And unlike palm oil, which directly threatens great apes, soy hasn’t been tied to the well-beings of similarly “charismatic” species, according to Green.

Habitat loss hit especially hard for endemic species that do not evoke the same level of sympathy as the Big Five, said Durán. Plants largely comprise these endemic species, but a notable animal is the fossorial giant rat, which is considered critically endangered .

The paper points out that many of the countries involved in the soy trade recently endorsed two separate declarations opposing deforestation, but the two countries the study found had the greatest relative impact on Cerrado biodiversity—China and Brazil—did not sign either declaration.
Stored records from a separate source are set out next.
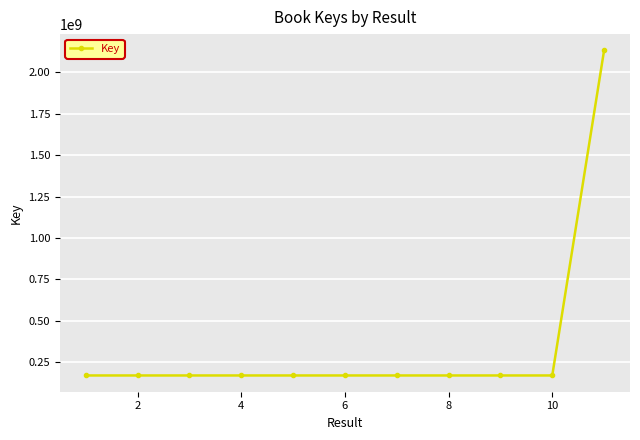

How many values are below 171825559?

5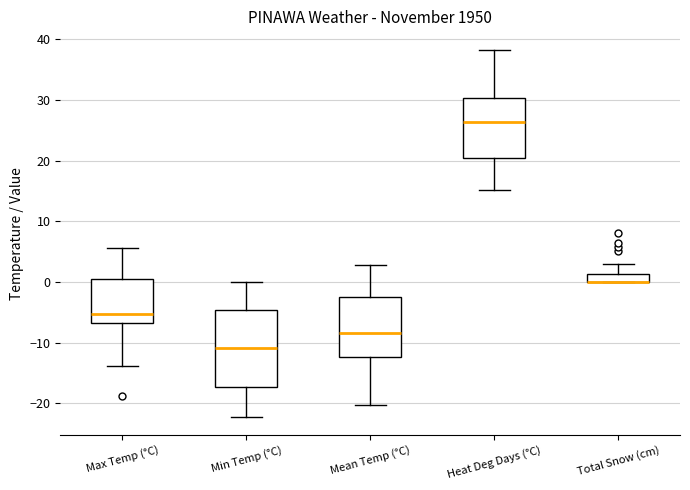

Which box is the tallest, from its lower edge to its upper edge?

Min Temp (°C)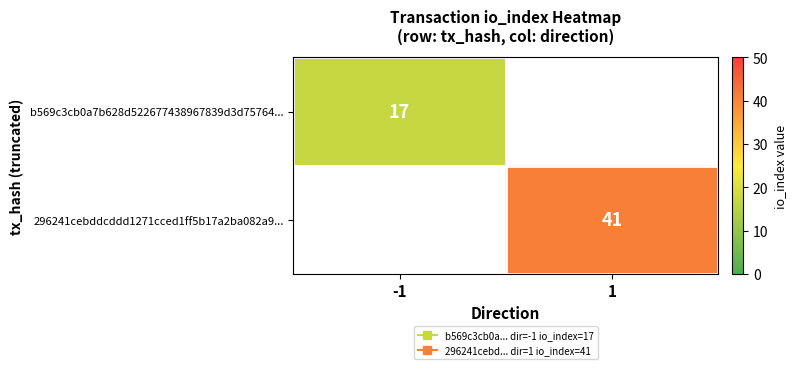

Which category has the lowest value across all series?

-1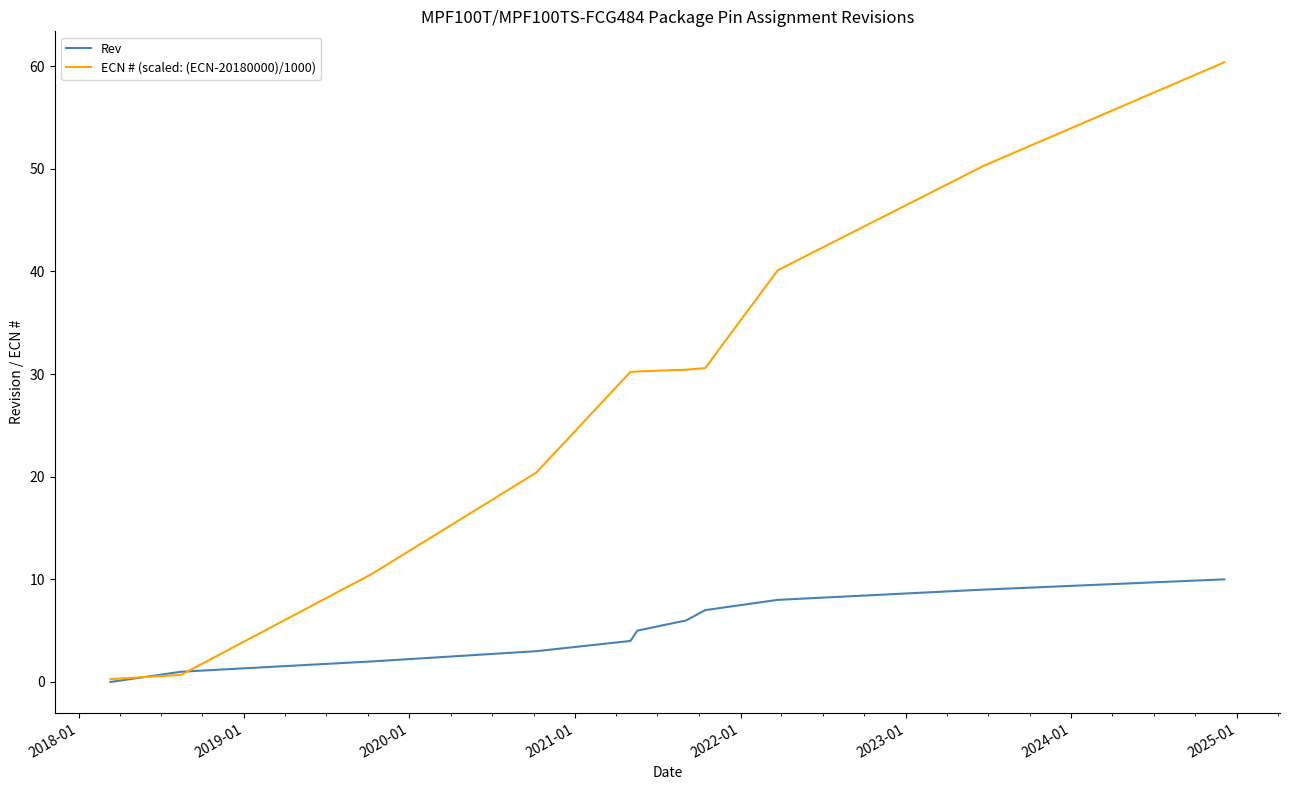

What is the maximum value shown in the chart?

60.4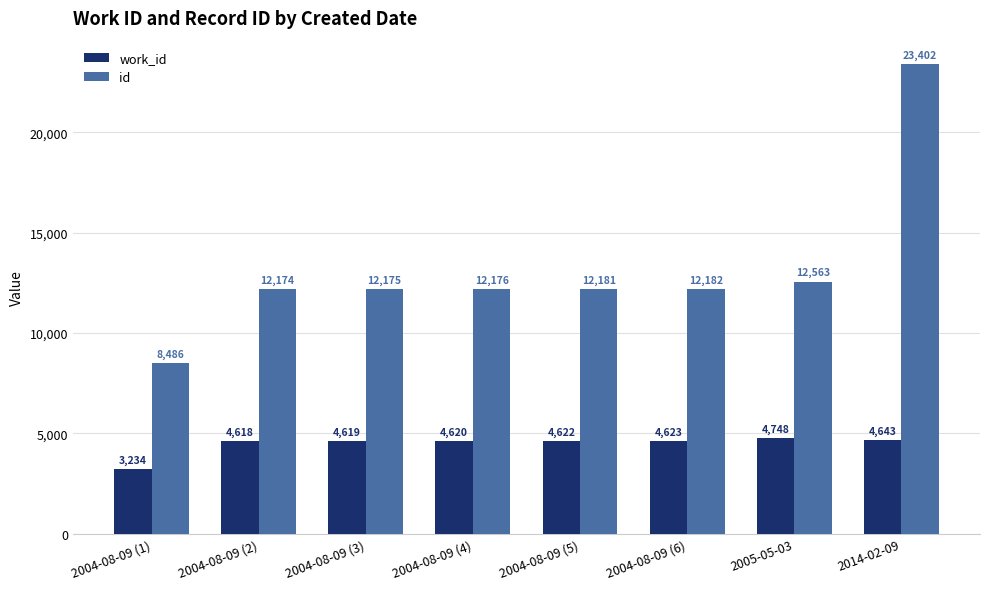

How many categories are shown in the chart?

8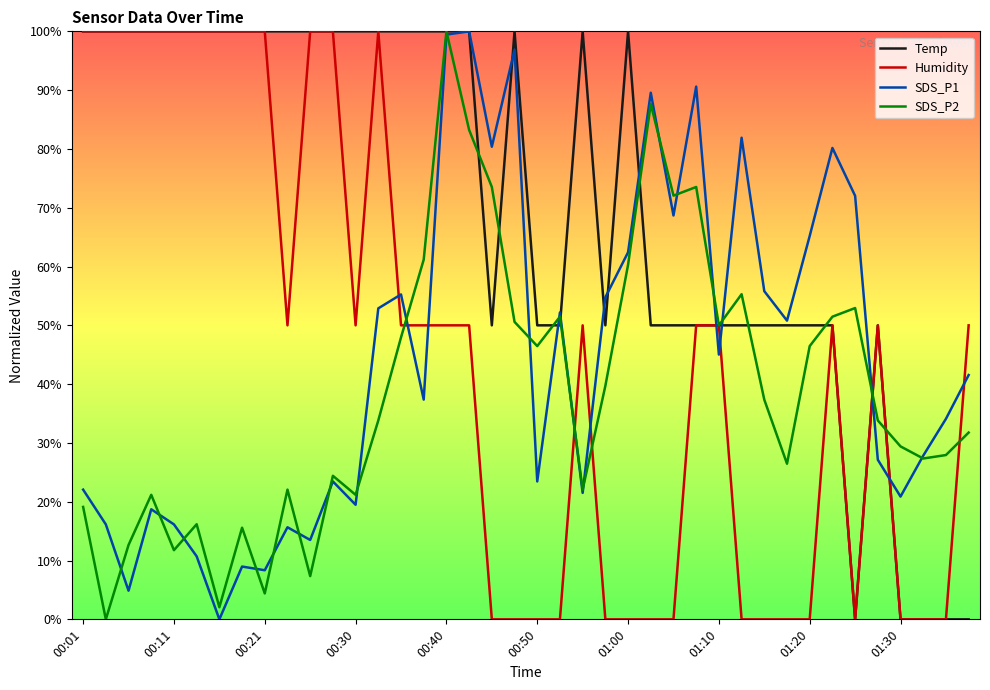

What is the greatest value displayed?

100.0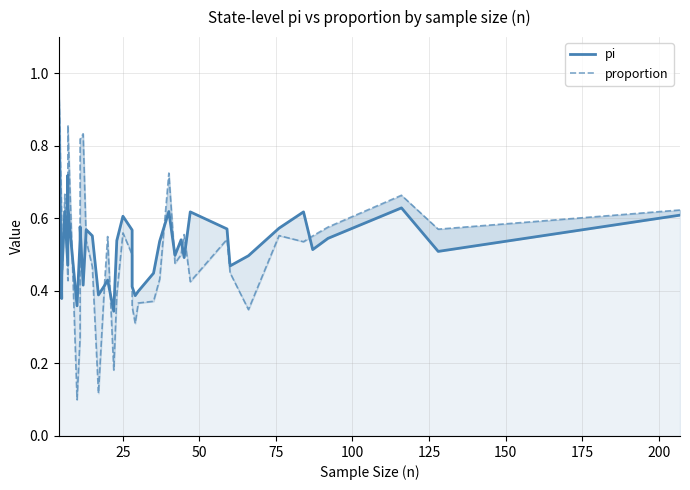

What is the difference between the maximum and minimum values in the proportion series?

0.9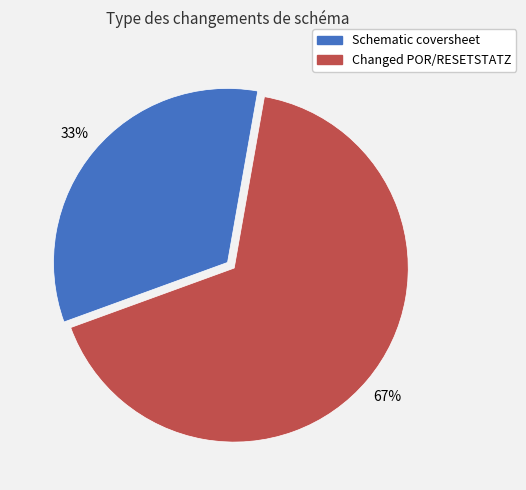

Count the number of slices in the pie.

2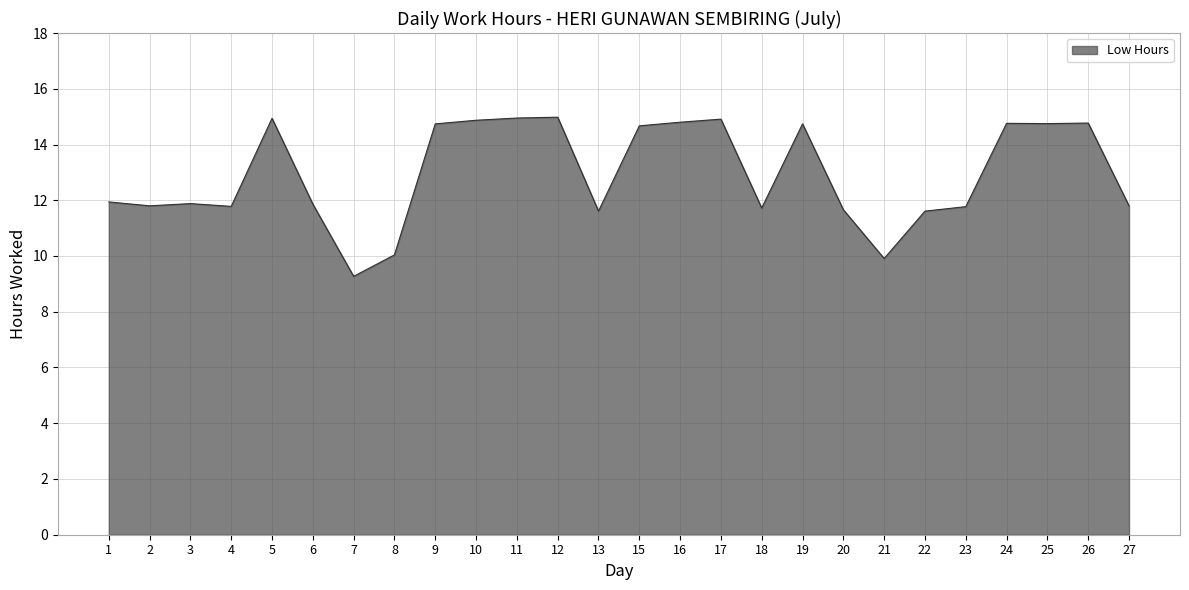

At which category does the chart reach its minimum across all series?

7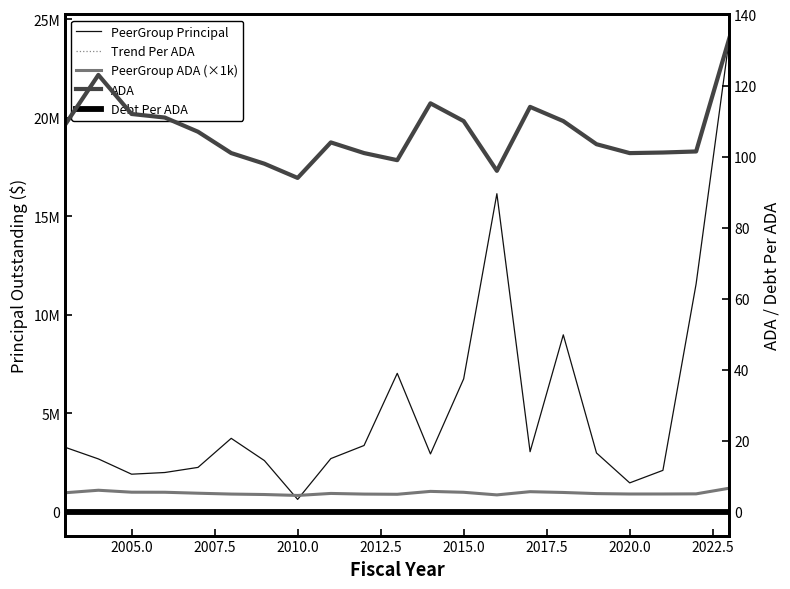

In PeerGroup Principal, how many points are higher than both neighbors (excluding endpoints)?

4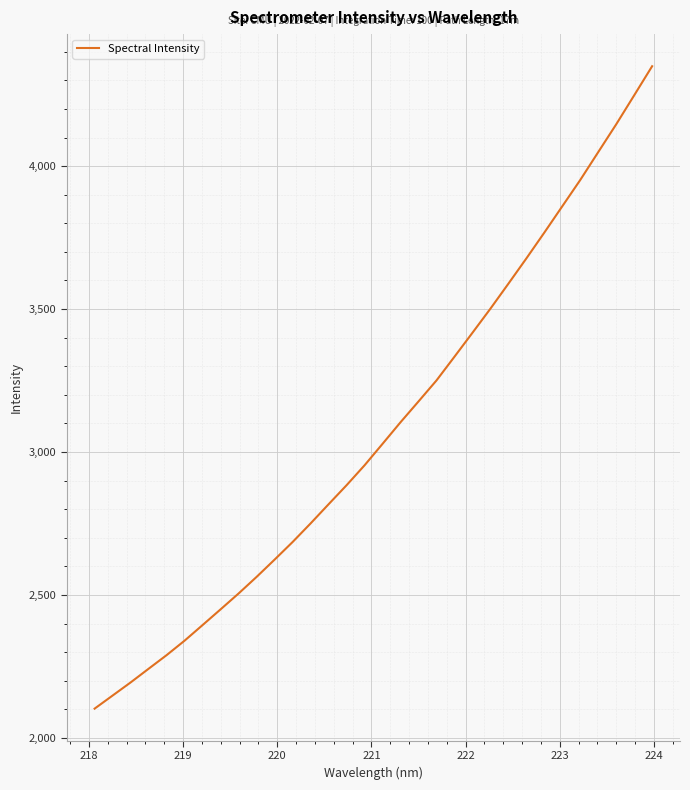

What is the minimum value shown in the chart?

2102.4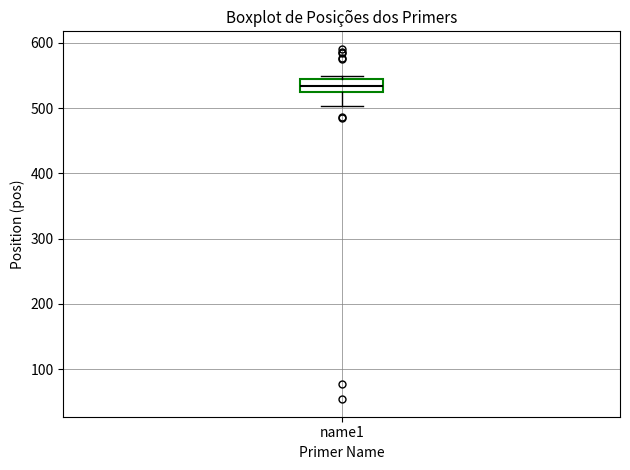

Transcribe this box plot: give where the median line is, the range the box spans, and where the two whiskers end, as read against the y-axis. The values are not printed on the chart, so give them approximately, as read against the axis.

median 530, box 520 to 540, whiskers 500 to 550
Still, the authors hope that the fine-grain detail their study provides could help hold countries and companies accountable to their zero deforestation policies.

“We can now start helping companies to understand how they're doing against their commitments, and start to hold them to account,” Green said.

Even though the study's data isn't necessarily new, the combination of models used “paint the problem in brighter colors” and highlight the plant and animal species facing habitat loss in the Cerrado, said co-author Toby Gardner, a senior research fellow at the Stockholm Environmental Institute.

Green said that there is a chance that highlighting habitat destruction in the Cerrado will only shift soy production to other, equally fragile regions in South America. “You shine a light on it, and then the rats will scurry to the dark,” he said.

As for what average people can do to help, Green said that consumers may want to pay more attention to the meat they consume and whether the animals have been fed with soy. However, consumers shouldn’t be wholly responsible for a problem that traders and the meat industry have created, Gardner added.

“I wouldn’t argue that everyone has to go vegan or vegetarian, but I would say that a lot of us can do a lot better,” Green said, adding that he has cut back on eating meat since he started researching sustainability.

Other changes may happen at the level of soy farmers. According to Gardner, a coalition of producers, companies, and NGOs called the Cerrado Working Group is about to implement a proposal that will compensate Brazilian soy farmers for preserving endemic plants on their farms.